■ **Source passage**
□ □ □ □ □
For example, I enjoy creative writing. I'd like to estimate my chances of ever getting published. If it's low, e.g. 1%, I just won't bother sending out manuscripts. Instead I'll write solely for enjoyment.

A panel of authors once said that 10% of aspiring writers get published. This number is not helpful. The pertinent data would be a set of writing samples at various levels of ability. For each, it would aggregate the percentage of authors who eventually got published.

Burgeoning writers can then look for a level similar to their own (or ask friends to rate them) and get the associated probability.

Another example is marriage and divorce. Supposedly there are well-known factors that influence the probability of staying together. The well-touted 50% divorce rate is skewed by shotgun weddings, according to a story I heard. If you're not marrying due to unexpected pregnancy, your divorce probability falls below 50%. But it rises if you live together first. Your marriage also has a much better chance if the ratio of positive to negative interactions exceeds 5:1.

It would be nice if there exists a service where people could pay money to fill out a bunch of information about them and their significant other, and get a customized probability score. They might decide to ignore it, but at least curious people can get an assessment.

Another example is startups. 90% of startups fail. Are these startups with great founders and innovative product ideas? Or is it skewed by people who caught entrepeneur fever, without accompanying skills?

Stats are good. More detailed stats would be better.


Some comments are along the lines of "I'm sure if J. K. Rowling knew her chances of getting published were very low , maybe she'd would have never written Harry Potter."

This completely misses the point of the spectrum-odds. J. K. Rowling is an amazing writer. She is a master of suspense. She weaves a spellbinding world. If she used the spectrum system I talked about, she would probably find that while overall odds of publishing are very low, the J.K. Rowling-specific odds are actually high.

Dan's comment captures this well:

Many of the comments are supporting ignorance. "You probably won't succeed, so it's best that you don't know the odds." Ridiculous: if the overall odds are against you, all the more reason to know the conditional odds.

Another set of comments imply "Don't give up writing just because the odds of publishing are low." Who said anything about giving up writing? If you actually read my post above, I said:

I'd like to estimate my chances of ever getting published. If it's low, e.g. 1%, I just won't bother sending out manuscripts. Instead I'll write solely for enjoyment.

The time spent on printing out manuscripts, binding them, and mailing them could be spent on doing more writing.

Why do we promote making blind decisions? Instead of saying, "The odds are low, so you should avoid discovering what they are." we should be saying, "The odds are low, and you should find out exactly what they are, so you can make a rational choice on whether you will try anyway."


John K. Lin said...

I'm sure if J. K. Rowling knew her chances of getting published were very low , maybe she'd would have never written Harry Potter. But she had to write. She was a divorced, single mother on welfare who had never been published, let alone written a novel. Her chances of success was probably less than 1%...
□ □ □ □ □
■ **Assigned task 1**
From the records, copy verbatim the lines beginning with the line containing "Translations are periodically" and ending with, and including, the line containing "pull from Transifex".
□ □ □ □ □
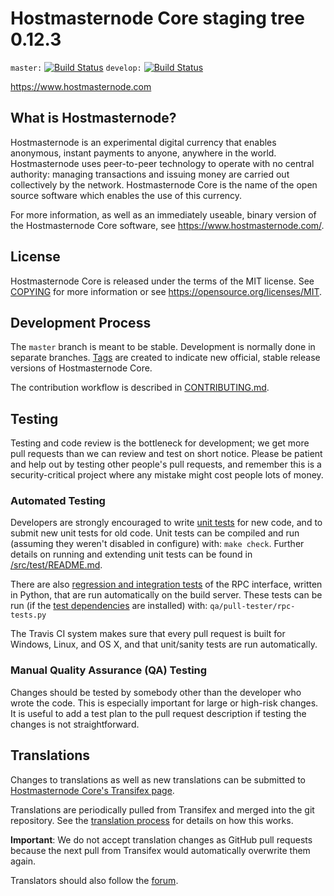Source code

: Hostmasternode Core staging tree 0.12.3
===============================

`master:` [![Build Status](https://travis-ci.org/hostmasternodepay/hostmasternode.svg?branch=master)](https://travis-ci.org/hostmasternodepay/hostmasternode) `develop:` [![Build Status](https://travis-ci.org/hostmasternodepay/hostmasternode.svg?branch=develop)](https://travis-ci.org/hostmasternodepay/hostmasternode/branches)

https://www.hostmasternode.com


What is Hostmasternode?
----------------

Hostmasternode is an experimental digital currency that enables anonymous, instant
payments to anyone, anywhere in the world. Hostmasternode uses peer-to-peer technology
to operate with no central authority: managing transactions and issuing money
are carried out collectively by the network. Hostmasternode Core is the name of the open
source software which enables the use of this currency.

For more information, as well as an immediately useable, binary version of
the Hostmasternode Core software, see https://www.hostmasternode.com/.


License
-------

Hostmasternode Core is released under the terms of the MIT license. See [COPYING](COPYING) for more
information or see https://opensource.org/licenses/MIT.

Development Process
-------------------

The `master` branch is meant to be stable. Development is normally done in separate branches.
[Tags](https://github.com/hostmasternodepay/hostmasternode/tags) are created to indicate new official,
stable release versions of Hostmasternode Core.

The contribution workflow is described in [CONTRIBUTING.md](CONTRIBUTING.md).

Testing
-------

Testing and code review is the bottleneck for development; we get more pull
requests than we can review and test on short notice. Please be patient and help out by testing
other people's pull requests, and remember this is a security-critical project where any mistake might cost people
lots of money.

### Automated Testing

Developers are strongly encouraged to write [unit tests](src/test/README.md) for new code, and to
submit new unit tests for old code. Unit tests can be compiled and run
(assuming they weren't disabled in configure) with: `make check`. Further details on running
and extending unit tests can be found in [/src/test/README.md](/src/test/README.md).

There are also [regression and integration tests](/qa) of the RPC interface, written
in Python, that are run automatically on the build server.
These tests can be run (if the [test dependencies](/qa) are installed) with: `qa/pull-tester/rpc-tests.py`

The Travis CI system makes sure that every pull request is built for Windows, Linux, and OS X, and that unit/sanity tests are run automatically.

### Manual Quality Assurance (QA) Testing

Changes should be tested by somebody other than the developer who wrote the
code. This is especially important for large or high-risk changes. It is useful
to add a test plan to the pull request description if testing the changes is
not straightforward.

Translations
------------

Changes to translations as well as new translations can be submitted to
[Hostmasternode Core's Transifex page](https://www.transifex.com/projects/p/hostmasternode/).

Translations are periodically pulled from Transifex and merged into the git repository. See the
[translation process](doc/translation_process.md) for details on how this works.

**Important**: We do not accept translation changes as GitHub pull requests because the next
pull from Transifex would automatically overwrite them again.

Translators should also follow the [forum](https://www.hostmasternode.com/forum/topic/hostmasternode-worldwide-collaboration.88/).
□ □ □ □ □
■ **Assigned task 2**
Continue the passage on knowing one's odds of getting published, starting after its final sentence.

■ **Answer 1**
Translations are periodically pulled from Transifex and merged into the git repository. See the
[translation process](doc/translation_process.md) for details on how this works.

**Important**: We do not accept translation changes as GitHub pull requests because the next
pull from Transifex would automatically overwrite them again.

■ **Answer 2**
Wouldn't it be great if life was so easily deterministic and calculatable? Sure, one can always get more details stats, but each individual case and situation is usually fairly unique that I doubt any detailed stats could truly be tuned to provide an accurate probability of success, especially with things regarding matters of the heart and human spirit.

Philipp Lenssen said...

I believe you need to fight against the odds to get published Niniane. Besides, there's too many factors involved for any human to come up with a precise number anyway. And probably, if you're the 1%-or-whatever of successful authors, you will not merely write to be published, but because you have something important or challenging to say -- so challenging/ ahead of its time that it may well initially fail your "do people get it" rating test. Probably, in the end, the success number also has a lot more to do with how hard you try... and without a little believe against odds, you might not even end up trying hard.

Now, when it comes to things like shotgun weddings, yeah, I mean then we enter the realms of good advice for success. Apparently, as you indicate, shotgun weddings are not the best recipe for good marriages. Many good similar pieces of advice may be available for other realms, like writing too, and should be reflected by the author (and rejected where it conflicts with personal artistic vision).

Anonymous said...

i think some absurdly low percentage of people who interview at google get jobs there - i sure as hell wouldn't have wanted to know that!

statistician bib said...


Liars use statistics.

But statistics never lie.


pacifist suck said...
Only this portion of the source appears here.